*YOUR GOAL:* Apart from the pictures, every part of the records below gets retyped exactly.

*RECORD EXTRACTS:*
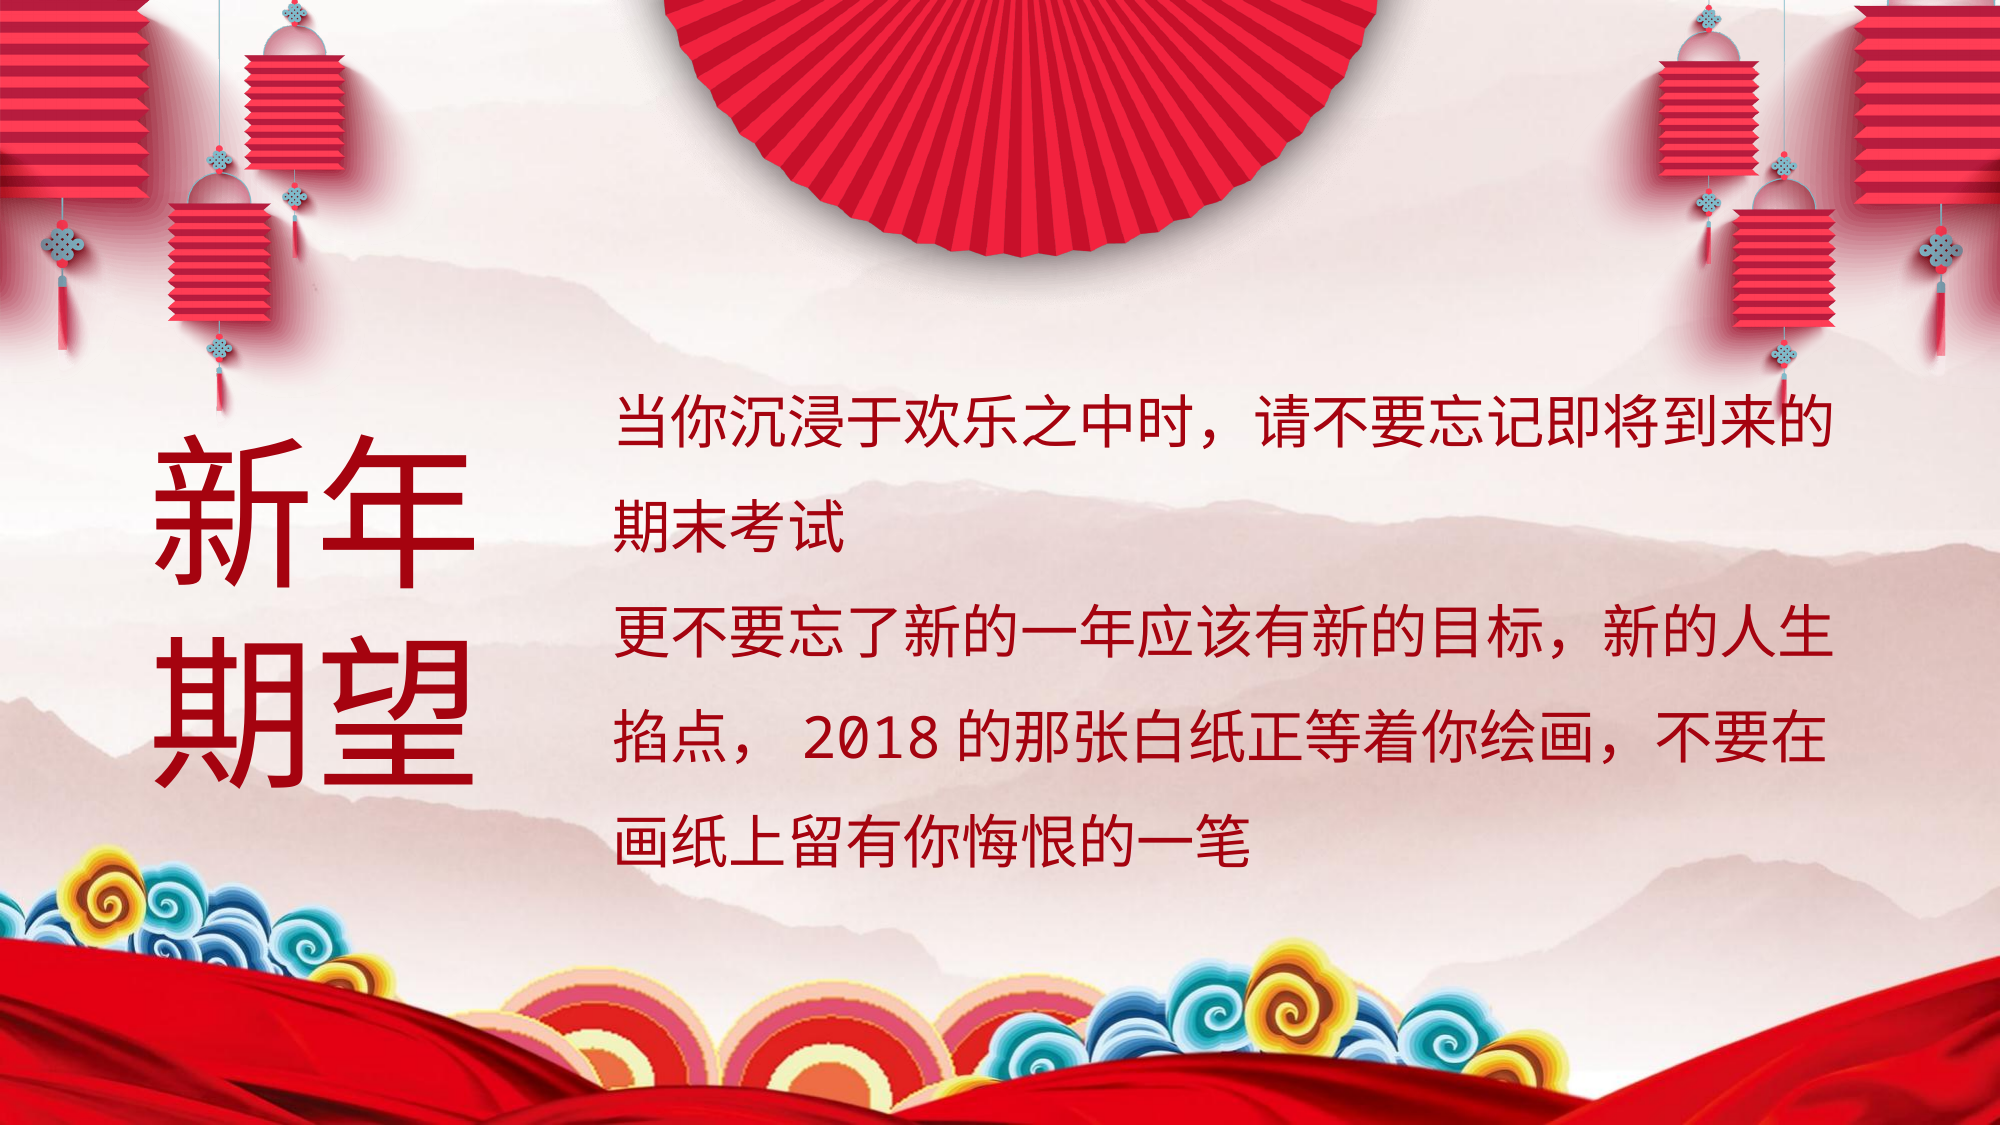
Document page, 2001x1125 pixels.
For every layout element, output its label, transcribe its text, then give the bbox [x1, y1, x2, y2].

text_box 当你沉浸于欢乐之中时，请不要忘记即将到来的期末考试 更不要忘了新的一年应该有新的目标，新的人生掐点，2018的那张白纸正等着你绘画，不要在画纸上留有你悔恨的一笔 [597, 343, 1860, 883]
picture [0, 0, 2000, 1125]
text_box 新年 期望 [133, 401, 586, 817]
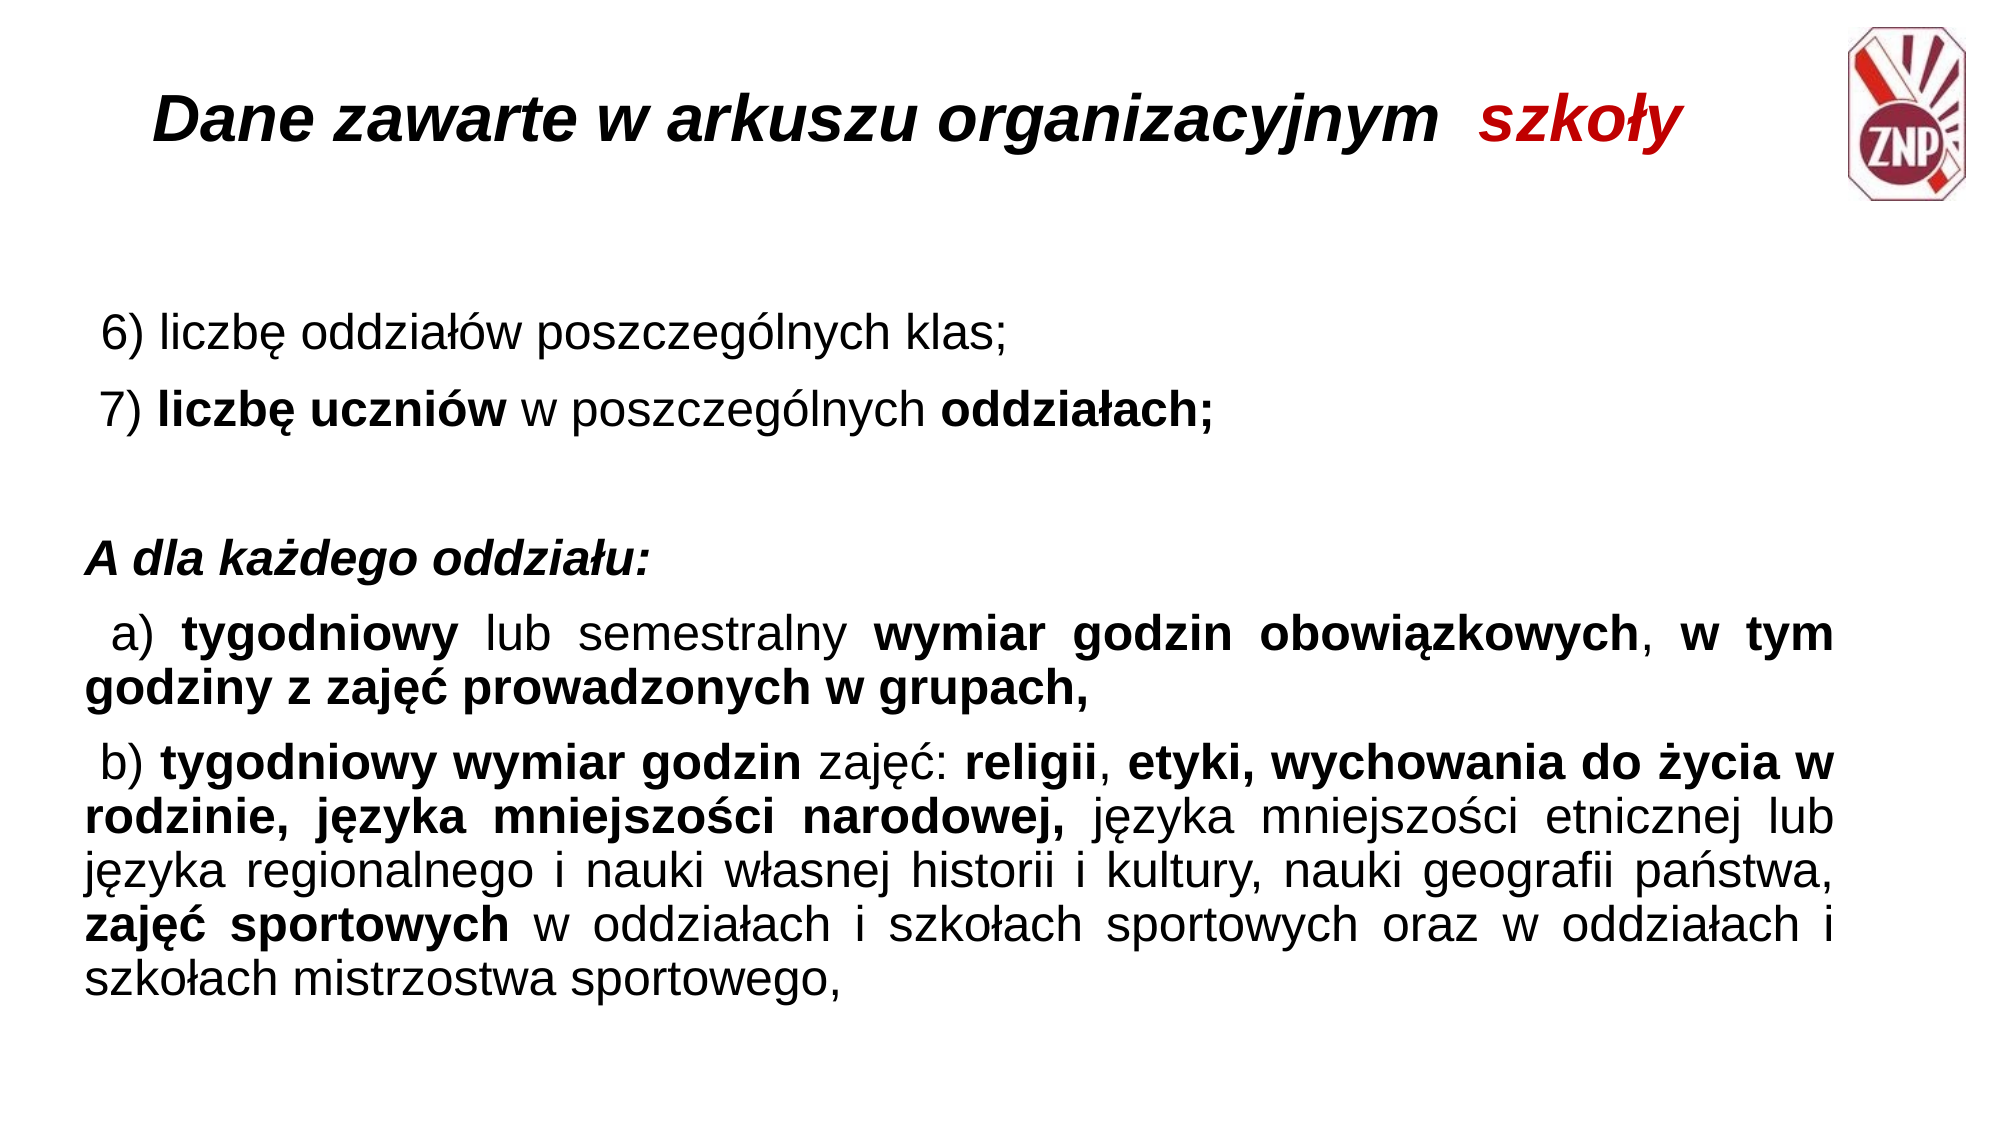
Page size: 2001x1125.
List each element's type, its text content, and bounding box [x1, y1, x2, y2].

*WRITTEN REPLY:*
Document page, 2001x1125 pixels.
For every layout element, output its label, transcribe its text, then give the bbox [x1, y1, x2, y2].

text_box 当你沉浸于欢乐之中时，请不要忘记即将到来的期末考试 更不要忘了新的一年应该有新的目标，新的人生掐点，2018的那张白纸正等着你绘画，不要在画纸上留有你悔恨的一笔 [597, 343, 1860, 883]
picture [0, 0, 2000, 1125]
text_box 新年 期望 [133, 401, 586, 817]
Page size: 2001x1125.
List each element's type, its text content, and bounding box [x1, y1, x2, y2].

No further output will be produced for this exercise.